We consider the following Cauchy problem

$$y'=f(x,y), y(0)=\frac{1}{b}$$

Find an example of a function $f(x,y)$ such that the solution exists only on the interval $(-b,b)$ for $b>0$.

I thought to pick $y(x)=\frac{1}{\sqrt{b^2-x^2}}$ since this is defined on $(-b,b)$.

Then differentiating we get $y'(x)=\frac{x}{(b^2-x^2)^{\frac{3}{2}}}$.

So I thought to pick $f(x,y)=\frac{x}{(b^2-x^2)^{\frac{3}{2}}}$.

Is my idea right? (Thinking)

In my notes there is the same example but for the interval $(-\sqrt{b}, \sqrt{b})$.

There the following is done:$y'=g(x) y^2 , y(0)=a$ where $a=\frac{1}{b}$.

$\frac{dy}{y^2}=g(x) dx$

$\frac{1}{y}=\frac{1}{a}-\int_0^x g(\xi) d \xi=\frac{1-a \int_0^x g(\xi) d \xi}{a}$

$y(x)=\frac{a}{1-a \int_0^x g(\xi) d \xi}$

$g(x)=2x$

$y(x)=\frac{1}{b-x^2}$If we would also want to do it as in my notes, could we again look for a solution in the form $y'=g(x) y^2$ ? (Thinking)

Because I tried it and I got $y=\frac{1}{b-\int_0^x g(\xi) d \xi}$.
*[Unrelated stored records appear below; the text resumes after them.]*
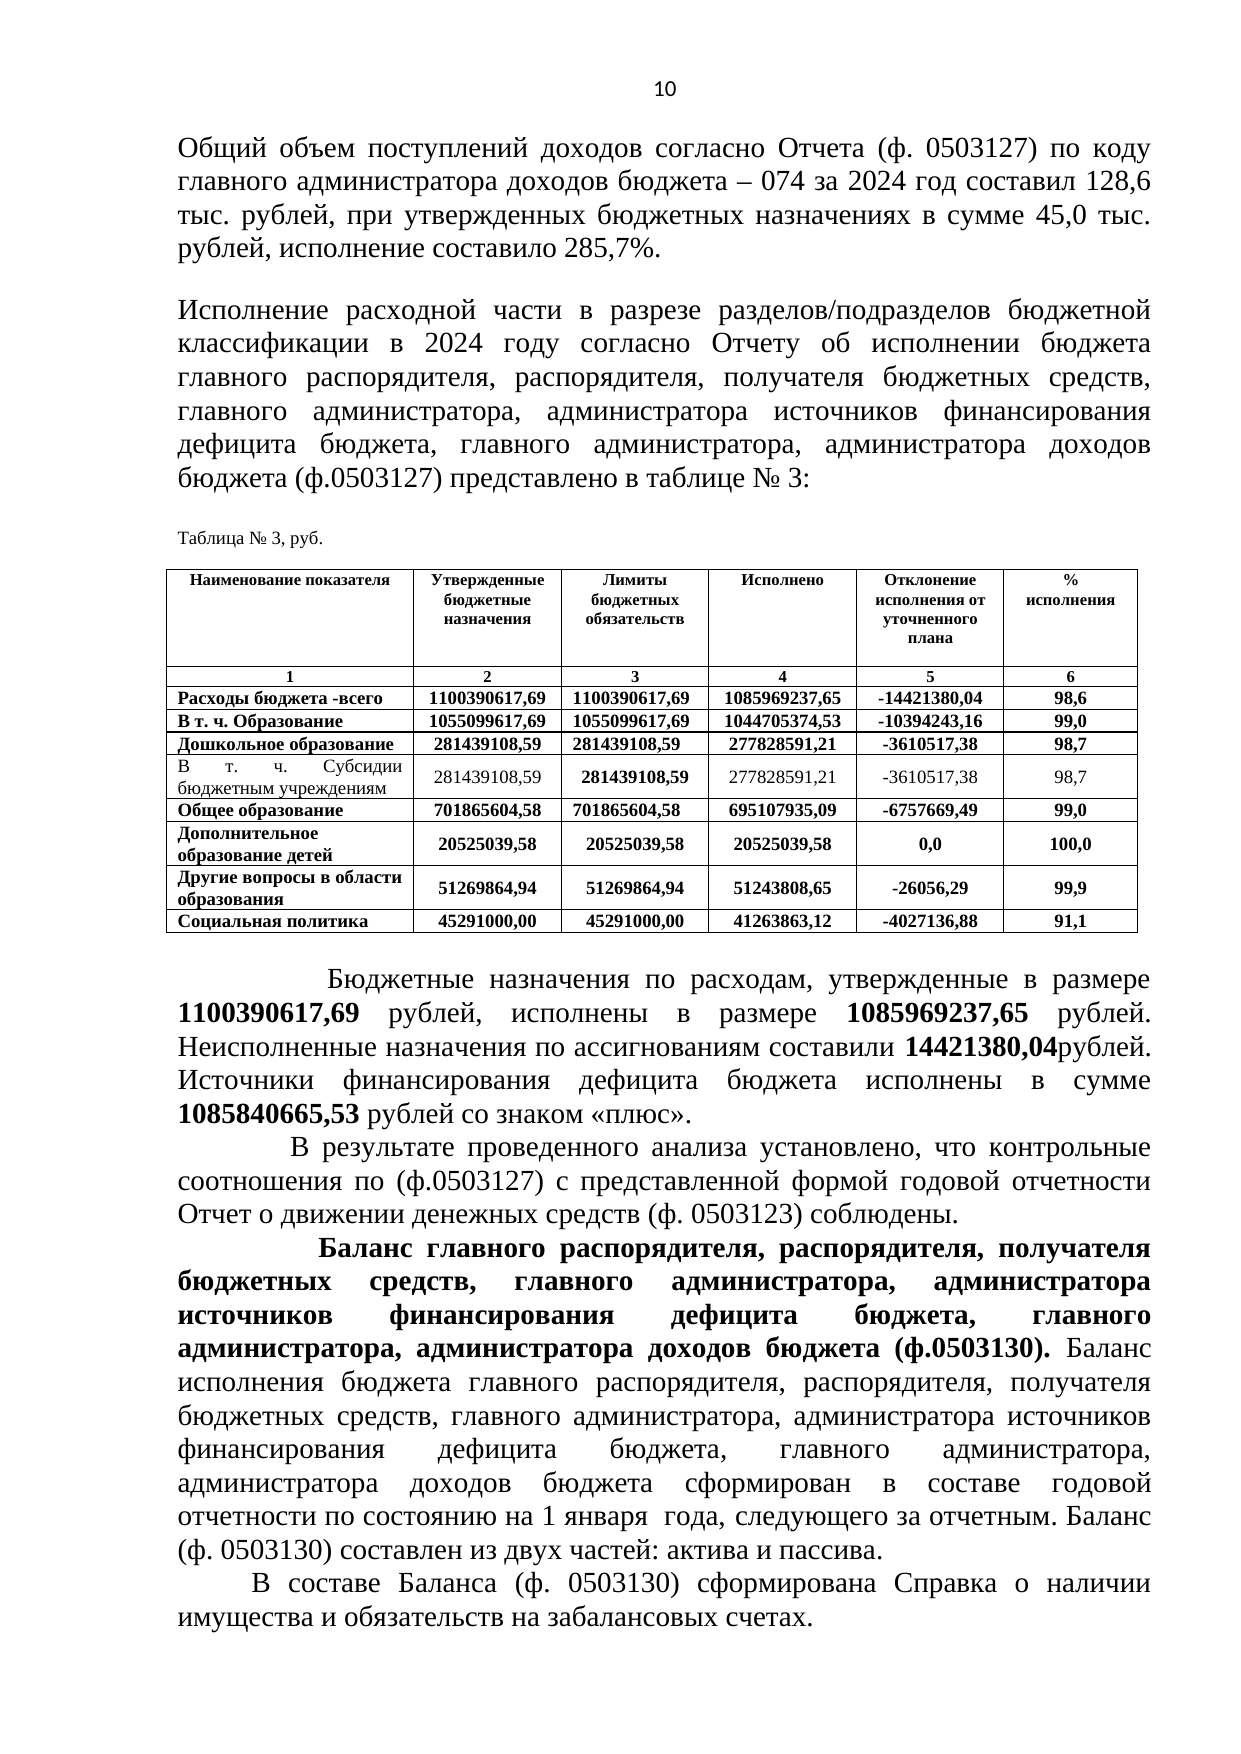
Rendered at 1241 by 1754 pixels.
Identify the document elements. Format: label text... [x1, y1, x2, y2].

table_cell 98,7 [1004, 733, 1137, 754]
table_cell 20525039,58 [709, 822, 856, 865]
table_cell -4027136,88 [857, 910, 1003, 932]
text Общий объем поступлений доходов согласно Отчета (ф. 0503127) по коду главного администратора доходов бюджета – 074 за 2024 год составил 128,6 тыс. рублей, при утвержденных бюджетных назначениях в сумме 45,0 тыс. рублей, исполнение составило 285,7%. [177, 130, 1152, 264]
table_cell Дошкольное образование [167, 733, 413, 754]
table_cell 281439108,59 [414, 755, 561, 798]
table_cell 4 [709, 667, 856, 686]
table_cell 2 [414, 667, 561, 686]
table_cell Дополнительное образование детей [167, 822, 413, 865]
text Баланс главного распорядителя, распорядителя, получателя бюджетных средств, главного администратора, администратора источников финансирования дефицита бюджета, главного администратора, администратора доходов бюджета (ф.0503130). Баланс исполнения бюджета главного распорядителя, распорядителя, получателя бюджетных средств, главного администратора, администратора источников финансирования дефицита бюджета, главного администратора, администратора доходов бюджета сформирован в составе годовой отчетности по состоянию на 1 января года, следующего за отчетным. Баланс (ф. 0503130) составлен из двух частей: актива и пассива. [177, 1230, 1152, 1565]
table_cell 1 [167, 667, 413, 686]
table_header Наименование показателя [167, 570, 413, 666]
table_cell 1044705374,53 [709, 710, 856, 731]
table_cell -3610517,38 [857, 733, 1003, 754]
table_cell 1100390617,69 [414, 687, 561, 709]
text В результате проведенного анализа установлено, что контрольные соотношения по (ф.0503127) с представленной формой годовой отчетности Отчет о движении денежных средств (ф. 0503123) соблюдены. [177, 1129, 1152, 1230]
table_cell 1055099617,69 [414, 710, 561, 731]
table_header Лимиты бюджетных обязательств [562, 570, 708, 666]
table_cell 99,9 [1004, 866, 1137, 909]
table_header % исполнения [1004, 570, 1137, 666]
table_cell 51243808,65 [709, 866, 856, 909]
table_cell 701865604,58 [414, 799, 561, 821]
table_cell 1055099617,69 [562, 710, 708, 731]
table_cell 91,1 [1004, 910, 1137, 932]
table_cell 701865604,58 [562, 799, 708, 821]
table_cell -3610517,38 [857, 755, 1003, 798]
table_cell В т. ч. Субсидии бюджетным учреждениям [167, 755, 413, 798]
table_cell 3 [562, 667, 708, 686]
table_cell 20525039,58 [414, 822, 561, 865]
table_cell 51269864,94 [414, 866, 561, 909]
table_cell 281439108,59 [562, 755, 708, 798]
text Исполнение расходной части в разрезе разделов/подразделов бюджетной классификации в 2024 году согласно Отчету об исполнении бюджета главного распорядителя, распорядителя, получателя бюджетных средств, главного администратора, администратора источников финансирования дефицита бюджета, главного администратора, администратора доходов бюджета (ф.0503127) представлено в таблице № 3: [177, 292, 1152, 493]
table_cell Расходы бюджета -всего [167, 687, 413, 709]
table_cell 98,6 [1004, 687, 1137, 709]
table_cell 277828591,21 [709, 755, 856, 798]
table_cell 1085969237,65 [709, 687, 856, 709]
table_cell 51269864,94 [562, 866, 708, 909]
table_cell 281439108,59 [562, 733, 708, 754]
table_cell Другие вопросы в области образования [167, 866, 413, 909]
table_cell 0,0 [857, 822, 1003, 865]
table_cell 98,7 [1004, 755, 1137, 798]
table_cell -26056,29 [857, 866, 1003, 909]
table_cell 6 [1004, 667, 1137, 686]
table_cell 45291000,00 [562, 910, 708, 932]
table_cell -10394243,16 [857, 710, 1003, 731]
table_cell 100,0 [1004, 822, 1137, 865]
table_cell -6757669,49 [857, 799, 1003, 821]
table_cell 695107935,09 [709, 799, 856, 821]
table_cell 1100390617,69 [562, 687, 708, 709]
table_cell 5 [857, 667, 1003, 686]
table_cell 99,0 [1004, 710, 1137, 731]
table_cell 277828591,21 [709, 733, 856, 754]
table_header Исполнено [709, 570, 856, 666]
table_cell -14421380,04 [857, 687, 1003, 709]
table_header Отклонение исполнения от уточненного плана [857, 570, 1003, 666]
table_cell В т. ч. Образование [167, 710, 413, 731]
table_cell 20525039,58 [562, 822, 708, 865]
table_cell 41263863,12 [709, 910, 856, 932]
text Таблица № 3, руб. [177, 527, 1152, 548]
table_cell 99,0 [1004, 799, 1137, 821]
text Бюджетные назначения по расходам, утвержденные в размере 1100390617,69 рублей, исполнены в размере 1085969237,65 рублей. Неисполненные назначения по ассигнованиям составили 14421380,04рублей. Источники финансирования дефицита бюджета исполнены в сумме 1085840665,53 рублей со знаком «плюс». [177, 962, 1152, 1129]
text В составе Баланса (ф. 0503130) сформирована Справка о наличии имущества и обязательств на забалансовых счетах. [177, 1565, 1152, 1632]
table_cell 45291000,00 [414, 910, 561, 932]
table_cell Социальная политика [167, 910, 413, 932]
table_cell 281439108,59 [414, 733, 561, 754]
table_cell Общее образование [167, 799, 413, 821]
table_header Утвержденные бюджетные назначения [414, 570, 561, 666]
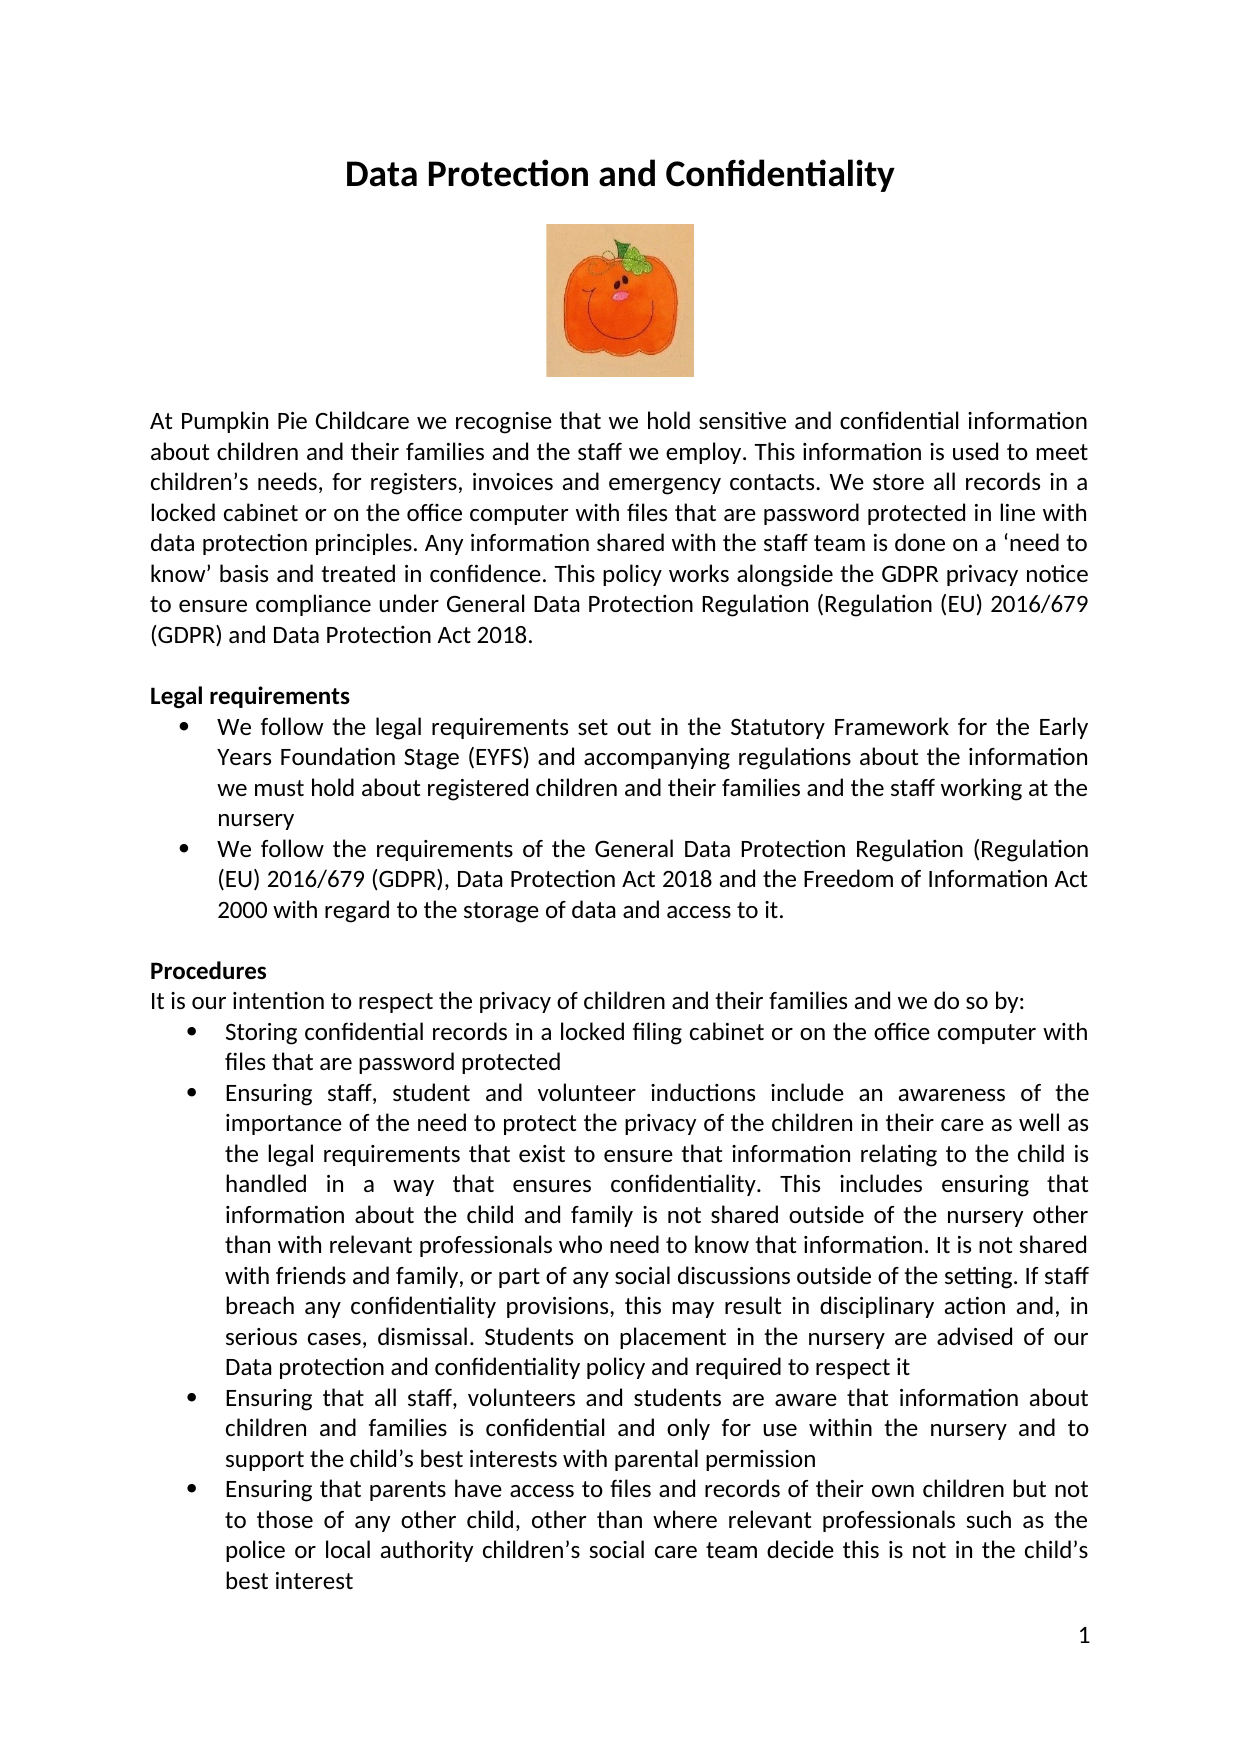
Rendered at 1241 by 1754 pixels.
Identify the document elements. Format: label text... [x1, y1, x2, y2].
But can we get from this a solution that is defined on $(-b,b)$ ?

 

[jvicens]

Yes, your idea is correct. Your chosen function $f(x,y)=\frac{x}{(b^2-x^2)^{\frac{3}{2}}}$ satisfies the given Cauchy problem and its solution is indeed only defined on the interval $(-b,b)$.

To show this, we can use the existence and uniqueness theorem for first-order differential equations. Since $f$ is continuous and satisfies the Lipschitz condition with respect to $y$, there exists a unique solution to the Cauchy problem on some interval containing $x=0$. In this case, it is clear that the solution must be defined on $(-b,b)$ since this is the interval where the initial condition $y(0)=\frac{1}{b}$ is valid.

Regarding your second question, it is possible to also solve the given Cauchy problem using the form $y'=g(x)y^2$. However, it is important to note that the solution obtained in this way will not necessarily be the same as the one obtained using your chosen function $f(x,y)$. In fact, the solution obtained using $y'=g(x)y^2$ will be different for different choices of $g(x)$. Therefore, it is not always possible to obtain a solution that is defined on $(-b,b)$ using this method.